DATA FOR PROCESSING: Begin
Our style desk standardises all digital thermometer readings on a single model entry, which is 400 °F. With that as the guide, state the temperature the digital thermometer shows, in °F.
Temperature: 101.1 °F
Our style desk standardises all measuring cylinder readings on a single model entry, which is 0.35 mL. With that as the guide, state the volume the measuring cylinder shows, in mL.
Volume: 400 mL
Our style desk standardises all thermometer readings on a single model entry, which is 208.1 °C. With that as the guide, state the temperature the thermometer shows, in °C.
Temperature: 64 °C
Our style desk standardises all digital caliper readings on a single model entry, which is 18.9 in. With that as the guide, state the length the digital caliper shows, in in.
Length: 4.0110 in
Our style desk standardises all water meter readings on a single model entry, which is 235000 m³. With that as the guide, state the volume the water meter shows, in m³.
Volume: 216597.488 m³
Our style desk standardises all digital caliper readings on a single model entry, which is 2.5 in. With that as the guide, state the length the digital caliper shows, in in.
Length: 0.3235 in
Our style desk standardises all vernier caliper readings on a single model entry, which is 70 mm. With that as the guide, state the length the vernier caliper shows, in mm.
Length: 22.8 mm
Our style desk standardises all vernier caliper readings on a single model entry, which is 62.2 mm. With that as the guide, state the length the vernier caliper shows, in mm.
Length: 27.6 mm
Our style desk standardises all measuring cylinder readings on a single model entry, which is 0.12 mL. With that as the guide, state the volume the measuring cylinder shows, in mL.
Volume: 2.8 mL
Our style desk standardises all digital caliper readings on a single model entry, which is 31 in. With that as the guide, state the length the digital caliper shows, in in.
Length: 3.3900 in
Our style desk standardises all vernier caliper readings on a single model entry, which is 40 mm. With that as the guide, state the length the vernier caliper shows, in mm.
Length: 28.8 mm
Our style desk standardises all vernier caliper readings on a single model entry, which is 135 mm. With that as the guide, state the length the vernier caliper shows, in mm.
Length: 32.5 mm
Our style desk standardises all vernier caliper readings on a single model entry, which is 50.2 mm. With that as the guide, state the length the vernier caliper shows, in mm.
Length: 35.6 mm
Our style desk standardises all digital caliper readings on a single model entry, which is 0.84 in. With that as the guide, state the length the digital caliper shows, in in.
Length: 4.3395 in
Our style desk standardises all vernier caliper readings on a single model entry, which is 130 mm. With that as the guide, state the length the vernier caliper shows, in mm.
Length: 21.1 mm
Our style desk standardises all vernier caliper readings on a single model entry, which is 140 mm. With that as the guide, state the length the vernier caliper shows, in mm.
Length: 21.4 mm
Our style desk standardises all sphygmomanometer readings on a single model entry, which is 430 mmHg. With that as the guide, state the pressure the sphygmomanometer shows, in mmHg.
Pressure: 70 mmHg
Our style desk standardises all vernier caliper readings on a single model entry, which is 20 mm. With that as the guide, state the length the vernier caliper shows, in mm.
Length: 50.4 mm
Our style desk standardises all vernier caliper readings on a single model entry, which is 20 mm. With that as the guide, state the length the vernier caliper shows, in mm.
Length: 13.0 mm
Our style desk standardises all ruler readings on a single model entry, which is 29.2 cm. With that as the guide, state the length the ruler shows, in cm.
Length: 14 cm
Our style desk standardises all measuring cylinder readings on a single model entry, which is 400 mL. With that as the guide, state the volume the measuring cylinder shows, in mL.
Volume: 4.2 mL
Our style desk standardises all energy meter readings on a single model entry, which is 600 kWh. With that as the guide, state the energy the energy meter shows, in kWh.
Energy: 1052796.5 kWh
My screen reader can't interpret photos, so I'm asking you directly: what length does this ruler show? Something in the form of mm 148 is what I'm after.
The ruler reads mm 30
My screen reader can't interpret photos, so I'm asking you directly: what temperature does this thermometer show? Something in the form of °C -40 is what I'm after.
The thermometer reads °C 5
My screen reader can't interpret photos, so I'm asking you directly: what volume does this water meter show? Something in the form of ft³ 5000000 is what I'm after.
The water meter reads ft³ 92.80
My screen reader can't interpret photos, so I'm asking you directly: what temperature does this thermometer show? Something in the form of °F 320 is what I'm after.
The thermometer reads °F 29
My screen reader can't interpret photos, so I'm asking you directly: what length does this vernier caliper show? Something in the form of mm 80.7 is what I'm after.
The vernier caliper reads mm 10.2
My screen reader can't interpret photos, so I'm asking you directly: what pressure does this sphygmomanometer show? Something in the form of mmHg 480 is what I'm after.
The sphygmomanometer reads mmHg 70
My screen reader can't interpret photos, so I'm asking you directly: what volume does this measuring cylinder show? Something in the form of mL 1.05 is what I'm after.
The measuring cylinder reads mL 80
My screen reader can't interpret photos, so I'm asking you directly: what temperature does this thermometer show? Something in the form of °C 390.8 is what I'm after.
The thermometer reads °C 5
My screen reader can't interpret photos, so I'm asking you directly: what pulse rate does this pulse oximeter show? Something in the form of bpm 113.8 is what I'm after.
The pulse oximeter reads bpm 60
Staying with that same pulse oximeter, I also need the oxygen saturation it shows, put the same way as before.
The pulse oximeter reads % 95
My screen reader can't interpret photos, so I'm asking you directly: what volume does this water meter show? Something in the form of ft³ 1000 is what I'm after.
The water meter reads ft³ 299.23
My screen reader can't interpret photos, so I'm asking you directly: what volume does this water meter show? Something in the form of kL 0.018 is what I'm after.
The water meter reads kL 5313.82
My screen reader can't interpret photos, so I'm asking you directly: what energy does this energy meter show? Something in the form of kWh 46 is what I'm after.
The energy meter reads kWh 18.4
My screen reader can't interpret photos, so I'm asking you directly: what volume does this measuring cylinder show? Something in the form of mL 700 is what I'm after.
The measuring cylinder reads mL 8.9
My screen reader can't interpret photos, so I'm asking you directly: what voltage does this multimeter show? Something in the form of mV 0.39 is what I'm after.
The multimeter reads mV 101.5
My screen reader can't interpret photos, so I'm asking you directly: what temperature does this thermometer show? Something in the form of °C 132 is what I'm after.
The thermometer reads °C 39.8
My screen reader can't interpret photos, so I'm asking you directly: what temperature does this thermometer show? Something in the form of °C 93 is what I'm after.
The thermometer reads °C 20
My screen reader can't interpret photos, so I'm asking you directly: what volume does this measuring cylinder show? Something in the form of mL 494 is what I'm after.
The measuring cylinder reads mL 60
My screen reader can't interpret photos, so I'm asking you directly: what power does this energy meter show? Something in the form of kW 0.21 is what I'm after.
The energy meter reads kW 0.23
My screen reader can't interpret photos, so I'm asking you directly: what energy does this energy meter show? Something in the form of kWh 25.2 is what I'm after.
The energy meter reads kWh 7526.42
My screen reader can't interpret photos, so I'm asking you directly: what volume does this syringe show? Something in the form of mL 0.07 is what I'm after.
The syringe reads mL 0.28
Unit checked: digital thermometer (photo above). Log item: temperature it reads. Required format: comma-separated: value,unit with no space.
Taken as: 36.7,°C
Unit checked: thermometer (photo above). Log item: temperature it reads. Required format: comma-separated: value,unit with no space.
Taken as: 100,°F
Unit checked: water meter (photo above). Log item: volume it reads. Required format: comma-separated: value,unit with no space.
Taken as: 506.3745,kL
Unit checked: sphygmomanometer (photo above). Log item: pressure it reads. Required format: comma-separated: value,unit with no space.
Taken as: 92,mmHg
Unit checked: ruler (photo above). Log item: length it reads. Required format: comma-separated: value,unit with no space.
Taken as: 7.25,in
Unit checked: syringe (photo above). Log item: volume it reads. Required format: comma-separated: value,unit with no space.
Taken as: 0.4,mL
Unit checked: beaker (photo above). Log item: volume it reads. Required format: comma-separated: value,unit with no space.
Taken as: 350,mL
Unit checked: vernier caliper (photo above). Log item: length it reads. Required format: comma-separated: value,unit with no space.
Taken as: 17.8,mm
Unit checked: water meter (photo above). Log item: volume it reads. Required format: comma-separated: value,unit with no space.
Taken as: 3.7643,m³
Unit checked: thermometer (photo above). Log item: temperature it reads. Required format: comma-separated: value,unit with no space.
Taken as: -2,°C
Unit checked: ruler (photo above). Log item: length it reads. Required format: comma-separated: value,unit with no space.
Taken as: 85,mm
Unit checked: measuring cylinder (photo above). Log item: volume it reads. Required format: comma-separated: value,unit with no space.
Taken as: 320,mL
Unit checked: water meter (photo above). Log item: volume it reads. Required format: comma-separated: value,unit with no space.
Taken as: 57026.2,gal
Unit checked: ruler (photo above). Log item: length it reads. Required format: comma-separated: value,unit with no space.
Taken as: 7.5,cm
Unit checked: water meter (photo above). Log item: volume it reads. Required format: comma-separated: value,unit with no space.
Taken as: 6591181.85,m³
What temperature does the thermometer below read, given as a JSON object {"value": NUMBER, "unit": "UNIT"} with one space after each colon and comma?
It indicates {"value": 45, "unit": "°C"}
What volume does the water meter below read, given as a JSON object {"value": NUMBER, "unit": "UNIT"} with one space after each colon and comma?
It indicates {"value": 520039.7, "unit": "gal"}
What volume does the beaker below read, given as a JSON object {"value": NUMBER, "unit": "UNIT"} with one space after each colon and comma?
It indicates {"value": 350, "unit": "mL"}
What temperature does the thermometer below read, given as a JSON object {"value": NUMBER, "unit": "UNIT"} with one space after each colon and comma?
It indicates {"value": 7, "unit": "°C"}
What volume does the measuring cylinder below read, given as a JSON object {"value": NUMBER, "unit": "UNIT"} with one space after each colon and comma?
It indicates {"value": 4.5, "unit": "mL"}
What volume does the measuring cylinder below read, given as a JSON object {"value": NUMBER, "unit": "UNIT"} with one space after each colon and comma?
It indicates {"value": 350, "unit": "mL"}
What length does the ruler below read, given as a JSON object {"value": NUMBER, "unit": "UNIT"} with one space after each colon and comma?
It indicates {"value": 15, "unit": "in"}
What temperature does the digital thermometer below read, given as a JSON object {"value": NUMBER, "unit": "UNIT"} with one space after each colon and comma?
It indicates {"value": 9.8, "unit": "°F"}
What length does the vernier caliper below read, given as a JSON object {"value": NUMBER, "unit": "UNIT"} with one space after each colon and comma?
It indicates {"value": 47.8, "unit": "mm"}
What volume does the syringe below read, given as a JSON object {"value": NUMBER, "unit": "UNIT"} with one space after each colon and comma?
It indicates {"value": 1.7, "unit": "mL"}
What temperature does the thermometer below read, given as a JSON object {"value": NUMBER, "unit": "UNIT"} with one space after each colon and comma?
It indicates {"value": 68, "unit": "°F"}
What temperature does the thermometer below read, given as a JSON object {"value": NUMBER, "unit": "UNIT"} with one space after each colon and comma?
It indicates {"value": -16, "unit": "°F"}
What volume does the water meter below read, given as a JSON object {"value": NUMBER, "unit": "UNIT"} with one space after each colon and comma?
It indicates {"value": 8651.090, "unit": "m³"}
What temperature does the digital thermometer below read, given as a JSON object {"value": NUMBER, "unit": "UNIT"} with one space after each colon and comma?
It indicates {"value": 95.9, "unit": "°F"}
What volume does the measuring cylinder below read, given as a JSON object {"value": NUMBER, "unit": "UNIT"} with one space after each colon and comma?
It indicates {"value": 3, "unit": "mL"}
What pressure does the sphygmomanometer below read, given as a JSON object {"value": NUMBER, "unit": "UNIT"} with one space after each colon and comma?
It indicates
DATA FOR PROCESSING: End
◆ **EXERCISE DETAILS**: Please write out the data again, everything from the line containing "700 is what I'm after." down to the line containing "The thermometer reads °C 39.8", swapping "interpret" for "describe" and leaving all else unchanged.

◆ **TASK RESULT**:
My screen reader can't describe photos, so I'm asking you directly: what volume does this measuring cylinder show? Something in the form of mL 700 is what I'm after.
The measuring cylinder reads mL 8.9
My screen reader can't describe photos, so I'm asking you directly: what voltage does this multimeter show? Something in the form of mV 0.39 is what I'm after.
The multimeter reads mV 101.5
My screen reader can't describe photos, so I'm asking you directly: what temperature does this thermometer show? Something in the form of °C 132 is what I'm after.
The thermometer reads °C 39.8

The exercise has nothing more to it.